"Il n'y a plus rien à faire sur l'île" : à Saint-Martin, les professionnels du tourisme font une croix sur la saison après l'ouragan Irma
Les vacances de Noël marquent habituellement le début de la haute saison touristique à Saint-Martin et Saint-Barthélemy. Mais les deux îles sont encore marquées par le passage de l'ouragan Irma. À Saint-Martin, les professionels du tourisme rénoncent à la saison.
Les débuts des vacances de Noël coïncide traditionnellement avec celui de la haute saison touristique à Saint-Martin et Saint-Barthélemy. Malheureusement, les deux îles des Antilles portent encore les stigmates du passage de l'ouragan Irma, il y a trois mois et demi. Il avait fait 11 morts et causé près de 2 milliards d'euros de dégâts. À Saint-Martin, les hôteliers et restaurateurs se sont résignés à faire une croix sur la saison touristique. Pourtant, le secteur fait vivre beaucoup de monde sur place.

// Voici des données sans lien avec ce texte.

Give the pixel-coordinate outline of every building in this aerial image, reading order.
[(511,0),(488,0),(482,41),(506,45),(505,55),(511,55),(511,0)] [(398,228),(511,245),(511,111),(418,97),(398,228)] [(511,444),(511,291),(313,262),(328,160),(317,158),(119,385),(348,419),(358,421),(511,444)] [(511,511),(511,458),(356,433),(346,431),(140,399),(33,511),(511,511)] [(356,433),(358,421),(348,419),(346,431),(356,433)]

Ruines, amats de béton, morceaux de toits
La plage d'Orient Bay n'a plus grand chose à voir avec les images des cartes postales qui sont toujours en vente dans la petite épicerie du bord de mer. Le sable blanc est jonché de débris, des morceaux de bois colorés arrachés des maisons. "On fait le déblaiement. Partout où on nous appelle, on y va", explique Jojo, un employé municipal. Il repart avec son camion plein à ras bord de gravats et de débris. Ici, l'eau a atteint deux mètres de hauteur.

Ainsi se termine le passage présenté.